Sunday, August 4, 2013

1308.0184 (Slavek M. Rucinski et al.)

Spectroscopic metallicity determinations for W~UMa-type binary stars    [PDF]

Slavek M. Rucinski, Theodor Pribulla, Jan Budaj
This study is an attempt to determine the metallicities of WUMa-type binary stars using spectroscopy. ~4,500 spectra collected at the David Dunlap Observatory were subject to the same Broadening Function processing to determine the combined line strength in the spectral window centered on the MgI triplet (5080-5285A). Individual integrated BF's were phase averaged to derive a single line-strength indicator. The sample was limited to 90 EW binaries with the strict phase-constancy of colors and without spectral contamination by companions. The best defined results were obtained for a F-type sub-sample (0.32<(B-V)0<0.62) of 52 stars for which the BF strengths could be interpolated in the model predictions. The metallicities, [M/H], for the F-type sub-sample indicate abundances roughly similar to the solar [M/H], but with a large scatter which is partly due to combined random and systematic errors. Because of a color trend resulting from limitations in our approach, we set the scale of metallicities to correspond to that derived from the m_1 index of the Stromgren photometry for F-type binaries. The trend-adjusted [M/H]1 are distributed within -0.65<[M/H]1<+0.50, with the spread reflecting genuine metallicity differences between stars. One half of the F-sub-sample binaries have [M/H]1 within -0.37<[M/H]1 +0.10, a median of -0.04 and a mean of -0.10, with a tail towards low metallicities, and a possible bias against very high metallicities.
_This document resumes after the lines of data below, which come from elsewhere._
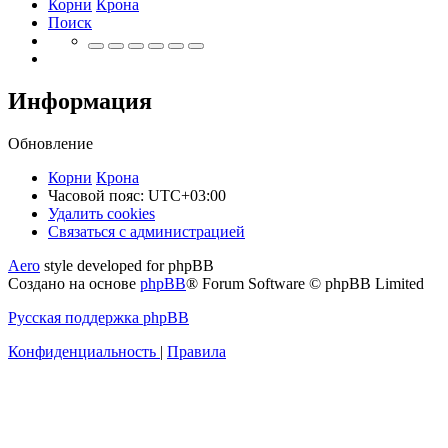
Корни
Крона
Поиск
Информация
Обновление
Корни
Крона
Часовой пояс:
UTC+03:00
Удалить cookies
Связаться
С
в
я
з
а
т
ь
с
я
с
а
д
м
и
н
и
с
т
р
а
ц
и
е
й
с
Aero
style developed for phpBB
администрацией
Создано на основе
phpBB
® Forum Software © phpBB Limited
Русская поддержка phpBB
Конфиденциальность
|
Правила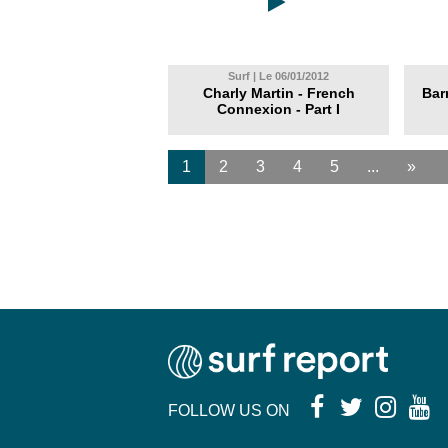
Surf | Le 06/01/2012
Charly Martin - French
Bar
Connexion - Part I
1
2
3
4
5
...
»
FOLLOW US ON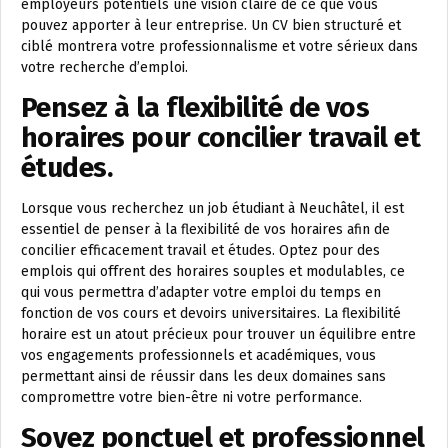
employeurs potentiels une vision claire de ce que vous
pouvez apporter à leur entreprise. Un CV bien structuré et
ciblé montrera votre professionnalisme et votre sérieux dans
votre recherche d’emploi.
Pensez à la flexibilité de vos
horaires pour concilier travail et
études.
Lorsque vous recherchez un job étudiant à Neuchâtel, il est
essentiel de penser à la flexibilité de vos horaires afin de
concilier efficacement travail et études. Optez pour des
emplois qui offrent des horaires souples et modulables, ce
qui vous permettra d’adapter votre emploi du temps en
fonction de vos cours et devoirs universitaires. La flexibilité
horaire est un atout précieux pour trouver un équilibre entre
vos engagements professionnels et académiques, vous
permettant ainsi de réussir dans les deux domaines sans
compromettre votre bien-être ni votre performance.
Soyez ponctuel et professionnel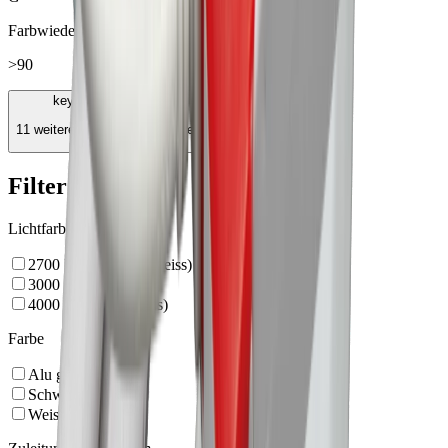
Farbwiedergabe
>90
keyboard_arrow_down
11 weitere Eigenschaften anzeigen
Filter
Lichtfarbe
2700 K (extrawarmweiss)
3000 K (warmweiss)
4000 K (neutralweiss)
Farbe
Alu gebürstet
Schwarz
Weiss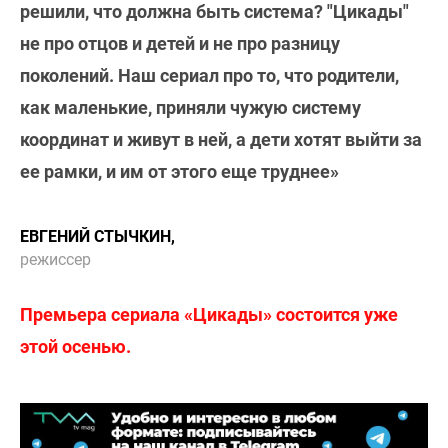
решили, что должна быть система? "Цикады"
не про отцов и детей и не про разницу
поколений. Наш сериал про то, что родители,
как маленькие, приняли чужую систему
координат и живут в ней, а дети хотят выйти за
ее рамки, и им от этого еще труднее»
ЕВГЕНИЙ СТЫЧКИН,
режиссер
Премьера сериала «Цикады» состоится уже
этой осенью.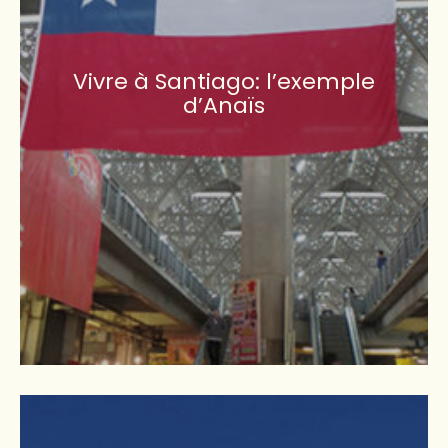
Vivre à Santiago: l’exemple
d’Anaïs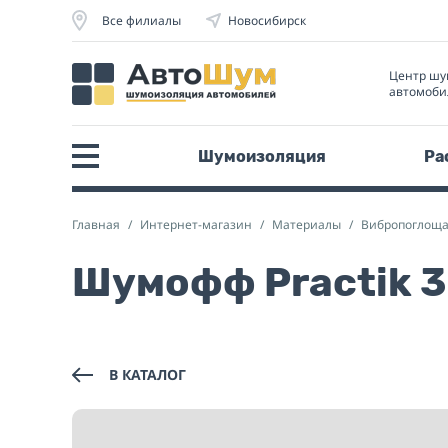
Все филиалы
Новосибирск
Центр шу
автомоби
Шумоизоляция
Ра
Главная
Интернет-магазин
Материалы
Вибропоглощ
Шумофф Practik 3
В КАТАЛОГ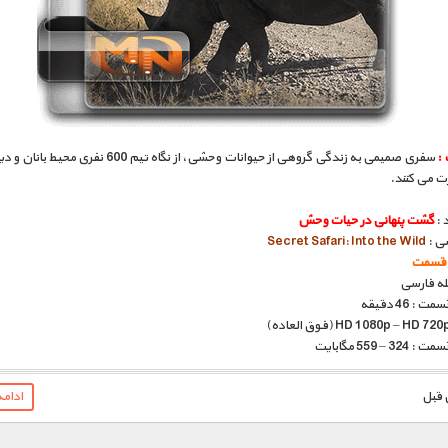
 :
سفری صمیمی به زندگی گروهی از حیوانات وحشی، از نگاه تیم 600 نفر
ارت می کنند.
 :
گشت پنهانی در حیات وحش
سی :
Secret Safari: Into the Wild
بله فارسی
: 46 دقیقه
 – 559 مگابایت
ادام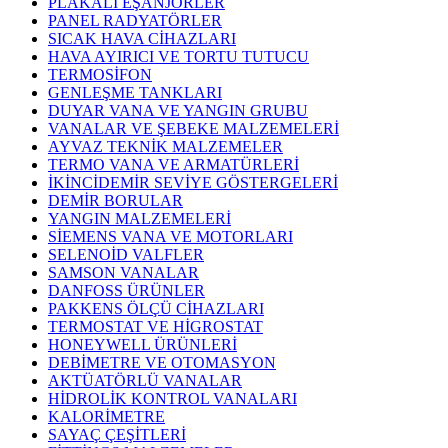
PLAKALI EŞANJÖRLER
PANEL RADYATÖRLER
SICAK HAVA CİHAZLARI
HAVA AYIRICI VE TORTU TUTUCU
TERMOSİFON
GENLEŞME TANKLARI
DUYAR VANA VE YANGIN GRUBU
VANALAR VE ŞEBEKE MALZEMELERİ
AYVAZ TEKNİK MALZEMELER
TERMO VANA VE ARMATÜRLERİ
İKİNCİDEMİR SEVİYE GÖSTERGELERİ
DEMİR BORULAR
YANGIN MALZEMELERİ
SİEMENS VANA VE MOTORLARI
SELENOİD VALFLER
SAMSON VANALAR
DANFOSS ÜRÜNLER
PAKKENS ÖLÇÜ CİHAZLARI
TERMOSTAT VE HİGROSTAT
HONEYWELL ÜRÜNLERİ
DEBİMETRE VE OTOMASYON
AKTÜATÖRLÜ VANALAR
HİDROLİK KONTROL VANALARI
KALORİMETRE
SAYAÇ ÇEŞİTLERİ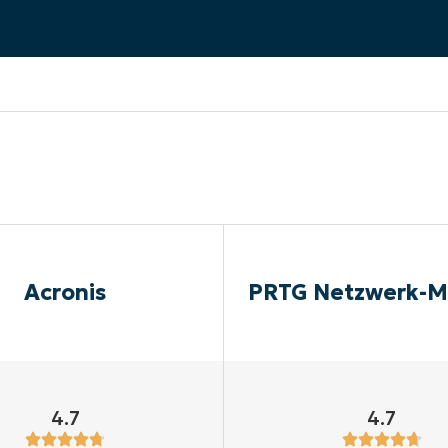
RODUKTVORSTELLUNG ANSEHEN
VORSTELLUNG ANSEHEN
RODUKTVORSTELLUNG ANSEHEN
PRODUKT-
RODUKTVORSTELLUNG ANSEHEN
Acronis
PRTG Netzwerk-M
4.7
4.7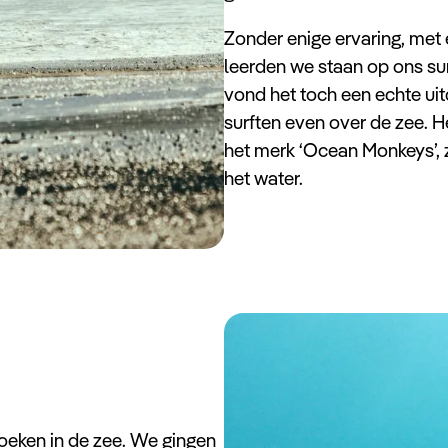
Zonder enige ervaring, met
leerden we staan op ons sur
vond het toch een echte uit
surften even over de zee. 
het merk ‘Ocean Monkeys’, 
het water.
oeken in de zee. We gingen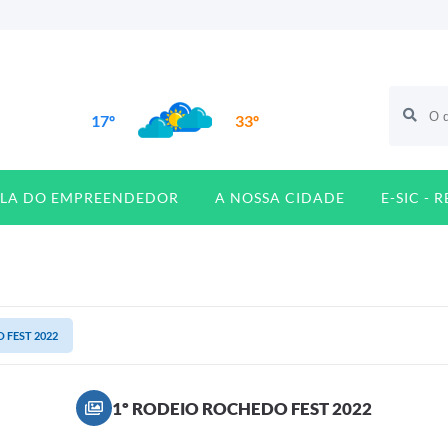
17º
33º
ALA DO EMPREENDEDOR
A NOSSA CIDADE
E-SIC - 
 FEST 2022
1º RODEIO ROCHEDO FEST 2022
A parallel study of kinematic data, utilizing the most reliable and recently obtained proper motion and radial velocity data for 78 stars of the full sample, shows that the F-type sub-sample binaries have similar kinematic properties to solar neighborhood, thin-disk dwarfs with ages about 3 - 5.5 Gyr. The F-type binaries which appear to be older than the rest tend to have systematically smaller mass-ratios than most of the EW binaries of the same period.